Be Happy and Healthy – Here’s How!

Are there things to be worried about right now? You bet!!! The economy, swine fly, our kids and parents are just a few of the things that cause us concern. Today’s adults, teens and even children have their plates full of things that can bring stress, worry and anxiety with them. Note that these situations CAN cause these feelings in us but they don’t HAVE to. Researchers are showing in study after study that it isn’t stress that makes us worry, it is the way in which we CHOOSE to react to those stressors.

Take public speaking, an example of a situation which causes many people to feel anxious, worried and sometimes even physically sick. Yet not all people respond to the stressor in this manner because they do not perceive it to be a stressful situation. Again, it is how we perceive stress and how we respond to it that determines the effect that it will have on us both mentally and physically.

Recent research indicates that self efficacy (a feeling of being in control of a situation) influences our immune system, our emotional happiness and even our longevity. Stress, by its nature, is defined as a situation that challenges a person (or an animal) beyond his/her ability to deal with the demands of that situation. In other words, if you feel capable in a situation, you do not experience if as stressful. If you feel helpless, you do feel stress.

So rather than worry about things we cannot control; the economy, the people in our lives, whether we seccumb to the flu or not, we need to focus on those things that we can influence in a positive way. Here are just few tips for having health and happiness:

  • Living in the present rather than the past or the future and really savoring the moments that give us joy is one method for increasing our happiness and health.
  • With permission from your doctor, start a program of physical activity. Research shows that moving your body increases health and happiness by releasing chemicals called endorphins and endocannabinoids (natural chemicals similar to those in morphine and marijuana!). Not only will moving increase your physical health but it will also increase your mental health as well and you might live longer too!

## Supplied data
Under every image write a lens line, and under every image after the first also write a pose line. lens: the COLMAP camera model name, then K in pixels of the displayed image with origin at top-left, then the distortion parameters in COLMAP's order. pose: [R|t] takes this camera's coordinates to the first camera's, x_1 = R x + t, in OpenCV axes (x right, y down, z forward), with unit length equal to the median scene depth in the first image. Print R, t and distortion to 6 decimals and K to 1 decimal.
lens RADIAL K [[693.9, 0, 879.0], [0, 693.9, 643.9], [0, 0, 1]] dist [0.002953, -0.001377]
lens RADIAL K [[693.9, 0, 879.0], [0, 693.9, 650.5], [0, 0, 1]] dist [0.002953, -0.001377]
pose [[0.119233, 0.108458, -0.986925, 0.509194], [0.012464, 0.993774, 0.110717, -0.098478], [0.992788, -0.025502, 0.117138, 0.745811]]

## Exercise description
Continue the piece on staying happy and healthy from the point where it ends. This material has no connection to the text.

## Task response
  • Be grateful for what you have rather than wishing your life were different. No matter how poor or how successful you are, there will ALWAYS be someone better off and someone worse off. If you want to be REALLY happy, go find the one who is worse off and do something to help or cheer or take care of that person. Research shows that people who do things for others are happier than those who do things for themselves!
  • Choose happiness. The brain is wired so that it can only experience one emotion at a time. If you are feeling worried, scared or sad, if you stop for a moment and look for something beautiful, happy or comforting, that is what your brain will experience. You have the ability to re-wire your feelings, again choose happiness.
  • Choose health. Research shows that happy people are sick less often and that when they do get sick, their symptoms are less severe and last less time AND they live longer than do unhappy people.

Bottom line: it is up to you! You can allow the circumstances of this world to dictate how you feel and you will be on a constant see-saw of emotions OR you can choose health and happiness. What will YOU choose?

Research:

Cohen, S., Alper, C.M. , Doyle, W.J.,Treanor, J.J. & Turner, R.B. (2006). “Positive Emotional Style Predicts Resistance to Illness After Experimental Exposure to Rhinovirus or Influenza A Virus.” Psychosomatic Medicine 68:809-815

Hitlin, S. (2007). Doing good, feeling good: Values and the self’s moral center. The Journal of Positive Psychology: 2(4): 249–259

Pressman S.D., Cohen S. (2005) “Does Positive Affect Influence Health?” Psychological Bulletin. 2005;131:925–71.

Ratey, J.J. (2008). Spark; The Revolutionary New Science of Exercise and the Brain. Little Brown and Company: New York.

Ray, O. (2004). “How the Mind Hurts and Heals the Body.” American Psychologist: Vol. 59, No. 1, 29–40

Scheier, M. F., & Carver, C. S. (1987). Dispositional optimism and physical well-being: The influence of generalized outcome expectancies on health. Journal of Personality, 55, 169–210.

Seligman, M.E.P. (1998). Learned Optimism. New York: Simon and Schuster.